А гость пьяной губой шлепает:
- Ссал я на тебя. - И, глумливо не закрывая дверь, журчит мерзкой
струей в унитаз.
Старичок прямо затрясся, зазаикался:
- Хам. Подонок. Мерзавец. Стрелять таких.
- Чего-чего-о? - И пьяный его пятерней в лицо, пристукнул головой о
стенку.
Старичок заплакал от бессильного унижения.
- Последний раз, - плачет, - предупреждаю! - И кулачок сжал.
"Он глист плешивый", - слюнявит гость и, скрывшись в комнате,
прибавляет музыку. И хохот оттуда: "Наш герой на посту!.."

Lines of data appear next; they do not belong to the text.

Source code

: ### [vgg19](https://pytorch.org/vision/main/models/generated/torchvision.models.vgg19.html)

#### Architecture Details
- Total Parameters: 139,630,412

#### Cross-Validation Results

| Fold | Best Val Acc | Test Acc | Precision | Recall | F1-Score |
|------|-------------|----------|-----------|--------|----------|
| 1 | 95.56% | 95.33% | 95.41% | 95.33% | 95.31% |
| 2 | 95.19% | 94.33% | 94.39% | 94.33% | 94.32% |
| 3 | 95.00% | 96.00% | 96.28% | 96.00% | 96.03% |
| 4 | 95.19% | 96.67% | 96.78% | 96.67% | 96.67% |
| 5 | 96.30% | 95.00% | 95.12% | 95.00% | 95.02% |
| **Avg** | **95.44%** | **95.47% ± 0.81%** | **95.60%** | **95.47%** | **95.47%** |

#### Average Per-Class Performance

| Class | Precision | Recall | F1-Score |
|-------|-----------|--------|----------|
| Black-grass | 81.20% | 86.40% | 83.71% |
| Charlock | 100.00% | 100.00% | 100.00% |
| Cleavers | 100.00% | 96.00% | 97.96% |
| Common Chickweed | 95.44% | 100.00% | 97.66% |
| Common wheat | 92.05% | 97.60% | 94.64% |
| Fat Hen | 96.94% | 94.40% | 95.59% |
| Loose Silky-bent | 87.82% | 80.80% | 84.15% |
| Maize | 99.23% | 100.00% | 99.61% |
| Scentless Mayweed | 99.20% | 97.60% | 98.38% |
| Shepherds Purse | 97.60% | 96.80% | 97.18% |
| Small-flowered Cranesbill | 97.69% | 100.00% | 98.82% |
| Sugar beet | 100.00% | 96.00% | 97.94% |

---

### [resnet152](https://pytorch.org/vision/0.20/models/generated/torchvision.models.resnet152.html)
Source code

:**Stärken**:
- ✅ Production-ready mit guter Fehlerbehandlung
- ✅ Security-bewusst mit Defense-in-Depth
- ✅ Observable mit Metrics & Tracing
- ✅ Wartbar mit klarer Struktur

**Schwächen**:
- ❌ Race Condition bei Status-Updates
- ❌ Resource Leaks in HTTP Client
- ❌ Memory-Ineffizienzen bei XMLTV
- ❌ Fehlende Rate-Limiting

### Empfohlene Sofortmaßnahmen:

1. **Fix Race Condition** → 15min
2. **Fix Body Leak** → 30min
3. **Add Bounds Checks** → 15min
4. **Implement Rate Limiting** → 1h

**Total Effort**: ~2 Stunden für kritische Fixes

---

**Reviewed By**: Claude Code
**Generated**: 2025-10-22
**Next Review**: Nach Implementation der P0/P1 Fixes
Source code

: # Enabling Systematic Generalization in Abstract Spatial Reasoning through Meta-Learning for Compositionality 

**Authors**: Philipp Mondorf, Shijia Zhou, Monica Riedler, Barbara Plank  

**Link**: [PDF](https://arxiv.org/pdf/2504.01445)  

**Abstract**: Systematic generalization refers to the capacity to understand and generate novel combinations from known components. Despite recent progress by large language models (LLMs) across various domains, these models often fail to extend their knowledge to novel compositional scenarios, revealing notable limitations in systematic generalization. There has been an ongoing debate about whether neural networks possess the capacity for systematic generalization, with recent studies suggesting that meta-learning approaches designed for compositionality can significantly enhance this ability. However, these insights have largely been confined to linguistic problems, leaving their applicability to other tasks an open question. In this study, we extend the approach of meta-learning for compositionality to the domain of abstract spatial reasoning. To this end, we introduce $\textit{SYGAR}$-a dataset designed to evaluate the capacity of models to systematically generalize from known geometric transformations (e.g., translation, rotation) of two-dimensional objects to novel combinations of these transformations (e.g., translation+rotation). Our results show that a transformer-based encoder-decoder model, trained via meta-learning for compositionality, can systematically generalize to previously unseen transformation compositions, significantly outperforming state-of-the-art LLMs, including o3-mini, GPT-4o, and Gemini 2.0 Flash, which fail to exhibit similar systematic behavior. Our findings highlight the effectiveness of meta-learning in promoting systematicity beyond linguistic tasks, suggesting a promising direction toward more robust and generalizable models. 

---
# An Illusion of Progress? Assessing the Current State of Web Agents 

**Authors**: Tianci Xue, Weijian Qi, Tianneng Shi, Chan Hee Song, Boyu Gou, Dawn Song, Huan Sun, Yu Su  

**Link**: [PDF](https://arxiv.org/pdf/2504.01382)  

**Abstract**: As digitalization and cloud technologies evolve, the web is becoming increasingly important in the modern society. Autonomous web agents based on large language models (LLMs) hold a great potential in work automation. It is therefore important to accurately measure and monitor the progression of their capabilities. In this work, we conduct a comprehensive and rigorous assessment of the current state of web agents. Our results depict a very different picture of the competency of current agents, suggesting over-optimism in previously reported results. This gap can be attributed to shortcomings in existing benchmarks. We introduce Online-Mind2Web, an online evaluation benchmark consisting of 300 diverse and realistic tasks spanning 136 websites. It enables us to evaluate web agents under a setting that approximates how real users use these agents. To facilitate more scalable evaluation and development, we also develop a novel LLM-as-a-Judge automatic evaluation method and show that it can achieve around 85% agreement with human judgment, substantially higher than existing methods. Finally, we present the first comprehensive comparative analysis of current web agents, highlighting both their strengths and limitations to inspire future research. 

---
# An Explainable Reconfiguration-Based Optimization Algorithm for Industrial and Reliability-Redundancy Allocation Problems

Ружье отнюдь не висело в первом акте на стене. Оно валялось
разобранное на антресолях лет тридцать. Старичок долго извлекал меж
пыльного барахла чехол, балансируя на стремянке. На кухне из одного
соседского столика вытащил наждачную шкурку, из другого - масло для смазки
швейной машинки. И стал чистить ружье, не торопясь. Может, у них пока все
и стихнет... Но там не стихало. Так что он смазывал ружье и заводился
пуще, сатанел сверх предела.
Собрал, пощелкал. Вложил два патрона. Долго хранились, но в сухом
месте. А может, и не сработает... И отправился на свою табуреточку. Ружье
к стенке поставил, заслонил створкой кухонной двери.
И когда эта падла снова поволоклась в туалет, старичок одеревенел
весь, напрягся и фальцетом пискнул:
- Я вас в последний раз предупреждаю!
Да вали ты во все места, рыгнул гость.
Старичок драматически наставляет свою двустволку:
- Не смейте меня оскорблять! В самый последний раз!! Предупреждаю: я
буду стрелять!!
"Да я т-тебя, старый козел вонючий..."
- Я тебя предупреждал! Я тебя предупреждал!
Ну, и нажал. Грохот, дым! Я тебя предупреждал!
Ну, и нажал. Грохот, дым! Того через весь коридор отшвырнуло - в упор
ему засадил два заряда в брюхо. Вполне годные патроны оказались.
Когда приехали, он уже, конечно, остывать начал. Какая скорая помощь
- все уже сделано: вместо живота дыра. Кругом толпа охренелая, старичок
сжался на табуретке, вцепившись в ружье. И на вопрос:
- За что ты его макнул-то, папаша? - раскачивается и повторяет:
- Я его предупреждал; я его предупреждал; я его предупреждал.